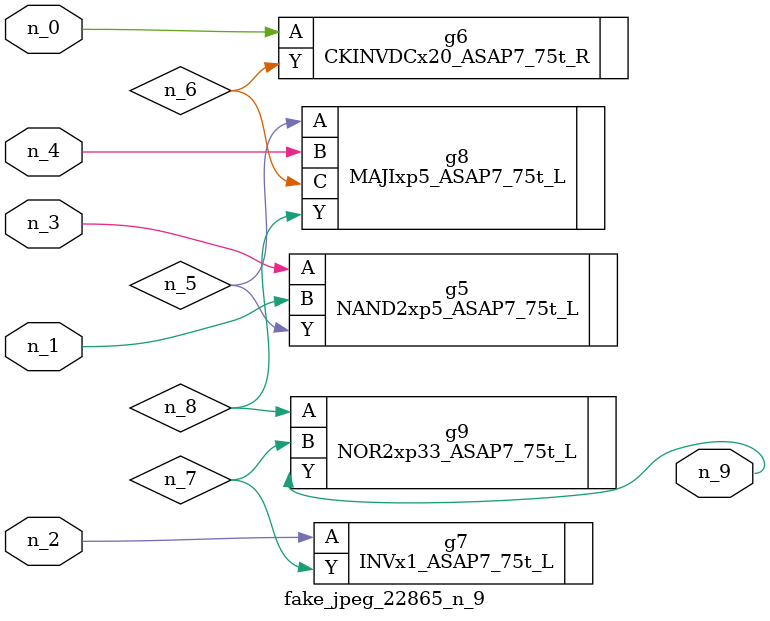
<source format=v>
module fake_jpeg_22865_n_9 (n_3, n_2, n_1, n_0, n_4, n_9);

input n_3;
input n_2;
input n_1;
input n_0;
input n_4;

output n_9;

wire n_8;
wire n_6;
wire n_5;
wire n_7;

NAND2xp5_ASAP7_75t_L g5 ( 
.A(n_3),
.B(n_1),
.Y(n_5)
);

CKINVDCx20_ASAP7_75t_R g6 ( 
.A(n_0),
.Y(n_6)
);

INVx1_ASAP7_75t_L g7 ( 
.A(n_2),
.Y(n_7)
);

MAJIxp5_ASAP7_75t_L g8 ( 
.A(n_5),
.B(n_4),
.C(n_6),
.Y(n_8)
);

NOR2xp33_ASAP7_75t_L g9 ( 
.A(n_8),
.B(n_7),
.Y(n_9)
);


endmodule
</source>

+ + + + + + +

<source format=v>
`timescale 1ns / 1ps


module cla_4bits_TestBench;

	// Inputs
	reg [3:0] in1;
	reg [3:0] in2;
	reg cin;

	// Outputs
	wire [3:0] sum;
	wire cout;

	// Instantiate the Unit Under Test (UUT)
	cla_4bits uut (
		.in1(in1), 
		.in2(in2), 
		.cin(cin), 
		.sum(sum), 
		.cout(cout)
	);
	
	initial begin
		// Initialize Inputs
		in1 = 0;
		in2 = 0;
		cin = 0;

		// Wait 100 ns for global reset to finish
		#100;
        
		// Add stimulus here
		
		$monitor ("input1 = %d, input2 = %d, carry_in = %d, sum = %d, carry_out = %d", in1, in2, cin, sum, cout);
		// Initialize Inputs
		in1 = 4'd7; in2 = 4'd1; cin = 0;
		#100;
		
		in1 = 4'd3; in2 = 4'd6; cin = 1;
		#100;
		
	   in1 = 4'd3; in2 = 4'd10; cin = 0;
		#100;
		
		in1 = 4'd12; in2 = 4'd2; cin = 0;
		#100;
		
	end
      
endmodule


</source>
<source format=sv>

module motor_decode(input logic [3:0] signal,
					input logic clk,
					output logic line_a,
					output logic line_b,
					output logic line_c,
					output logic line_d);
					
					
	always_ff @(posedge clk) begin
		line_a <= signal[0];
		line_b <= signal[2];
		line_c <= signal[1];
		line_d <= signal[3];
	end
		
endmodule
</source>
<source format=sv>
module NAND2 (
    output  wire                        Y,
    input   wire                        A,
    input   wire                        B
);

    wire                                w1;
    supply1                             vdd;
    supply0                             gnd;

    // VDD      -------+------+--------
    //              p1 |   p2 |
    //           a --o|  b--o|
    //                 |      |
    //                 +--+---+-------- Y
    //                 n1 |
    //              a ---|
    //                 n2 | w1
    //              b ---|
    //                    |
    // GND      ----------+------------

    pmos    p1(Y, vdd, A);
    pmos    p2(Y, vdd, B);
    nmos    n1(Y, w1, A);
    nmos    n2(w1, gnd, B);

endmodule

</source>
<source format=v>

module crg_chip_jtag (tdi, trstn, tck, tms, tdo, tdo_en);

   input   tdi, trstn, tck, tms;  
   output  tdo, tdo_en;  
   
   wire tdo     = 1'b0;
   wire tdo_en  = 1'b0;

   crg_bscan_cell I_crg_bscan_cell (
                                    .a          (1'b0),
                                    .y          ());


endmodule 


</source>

+ + + + + + +

**REQUIRED ACTION:** Using the records above, copy all lines that include the word "wire".

**WRITTEN RESPONSE:**
wire n_8;
wire n_6;
wire n_5;
wire n_7;
	wire [3:0] sum;
	wire cout;
    output  wire                        Y,
    input   wire                        A,
    input   wire                        B
    wire                                w1;
   wire tdo     = 1'b0;
   wire tdo_en  = 1'b0;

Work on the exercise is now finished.